We caution against any hasty action. There has been so much change in recent pension history that we need time to see these changes bed in before embarking on anything new. Automatic enrolment is still fresh, and we still have the ‘tail end’ to implement and the minimum contributions to increase before we can really assess the effect it has had on pension saving. Likewise pension freedoms are only six months old. We need to see what effect they have over the next few years – both in encouraging greater accumulation of pensions and how the money is spent and the effects that has on future pensioners.

Our view is the complexity (or otherwise) of pensions tax relief does not really affect savings behaviour.  The current system – exempt, exempt, taxed (TEE) – is not complex. The fact employees get that there is an immediate tax break (whether they understand it completely or not) is a very positive factor. Removing this would receive enormous adverse publicity and all related policy changes would be treated with huge suspicion by the public who will feel their pockets have been picked.  Furthermore, the ‘exempt’ nature of the retirement income would not be viewed as a certainty, and therefore vulnerable to reduction by a future government, leaving people feeling insecure about whether to save within a pension or not.

Moving to an alternative system – especially a TEE one – could also have a disastrous effect on the way people take their retirement income. Currently we have some constraints in the system - no access before age 55 and tax barriers to raiding the entire pot – to influence the way people withdraw pension savings. But removing these is highly likely to lead to indiscipline in terms of managing personal expenditure with short term needs and/or desires outweighing long-term prudence in terms of providing for old age. While the principles of self-determination and freedom of choice are important, governments also have a responsibility to create an environment and structure in society that caters for human weakness. A balance needs to be struck between freedoms on the one hand and on the other, the broad duties of care that would be attributed for example to trustees. Pension schemes are there to provide for retirement, and there must be rules in the system that reflect and support this fundamental objective.

So, what changes would we make? Firstly, if we – as a country - want to reduce the amount of money we spend on pensions we should consider the role of public sector schemes. The private sector has now moved to defined contribution schemes, yet the public sector defined benefit schemes are sustained at enormous cost to the taxpayer. We think the priority should be to tackle this and move to a more affordable and sustainable system for the public sector.

We also need to do more to address the huge advice gap that still exists. Doing so will help people optimise their pension savings and achieve the most effective retirement income strategies. Guidance alone is not sufficient and regulated advice provides vital protections for employees, trustees and employers, and must be desirable.  As part of this the HMRC special allowance of £150 should be increased so that more can be done to help employers facilitate access to regulated advice.

Although we would advocate sticking with the status quo for pensions tax relief, we realise this may not satisfy the Government.
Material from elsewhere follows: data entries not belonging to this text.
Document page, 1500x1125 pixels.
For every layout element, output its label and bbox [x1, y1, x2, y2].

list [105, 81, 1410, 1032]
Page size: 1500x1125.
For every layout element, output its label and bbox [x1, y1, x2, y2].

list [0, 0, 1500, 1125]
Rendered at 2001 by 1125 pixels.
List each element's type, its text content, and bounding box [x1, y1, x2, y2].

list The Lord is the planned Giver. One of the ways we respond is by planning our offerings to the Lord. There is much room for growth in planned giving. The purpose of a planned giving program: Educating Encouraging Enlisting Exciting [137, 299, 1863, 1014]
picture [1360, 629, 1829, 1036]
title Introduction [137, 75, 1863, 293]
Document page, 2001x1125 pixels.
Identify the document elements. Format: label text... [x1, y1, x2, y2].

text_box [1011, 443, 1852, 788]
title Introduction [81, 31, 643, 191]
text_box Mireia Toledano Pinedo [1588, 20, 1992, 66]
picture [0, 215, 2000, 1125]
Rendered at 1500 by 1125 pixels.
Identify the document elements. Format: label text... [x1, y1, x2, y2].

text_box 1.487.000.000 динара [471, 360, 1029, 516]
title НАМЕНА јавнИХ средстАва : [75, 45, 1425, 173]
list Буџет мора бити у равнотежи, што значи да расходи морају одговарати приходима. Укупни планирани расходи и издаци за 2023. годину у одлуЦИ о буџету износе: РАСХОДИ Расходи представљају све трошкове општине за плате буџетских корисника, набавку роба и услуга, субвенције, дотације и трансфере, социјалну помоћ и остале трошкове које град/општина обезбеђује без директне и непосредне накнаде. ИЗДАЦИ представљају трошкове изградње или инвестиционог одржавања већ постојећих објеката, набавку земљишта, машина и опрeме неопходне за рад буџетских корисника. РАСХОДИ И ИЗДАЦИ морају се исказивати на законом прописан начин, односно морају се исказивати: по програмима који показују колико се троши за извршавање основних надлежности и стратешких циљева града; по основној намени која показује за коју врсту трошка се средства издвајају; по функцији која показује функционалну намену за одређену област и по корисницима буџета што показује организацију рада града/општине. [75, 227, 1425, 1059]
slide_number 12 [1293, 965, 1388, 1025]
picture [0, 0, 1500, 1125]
If change is what it really wants then instead of moving to a EET basis, we recommend moving to a ETT one instead – by taxing non-dividend income within pension funds. The move towards ETT would create immediate income for the Treasury of around £7bn but spread the impact over many years and create the least amount of impact on individuals and employers from an administration and ‘perception of change’ basis.

There have been so many big changes to pensions in the last ten years – simplification, automatic enrolment, and pension freedoms – that we need a break to assess what the real effect has been. Only then can we ever be in the right position to gauge what impact a change in tax relief will have on pension saving in the UK and on the future wealth of our older population.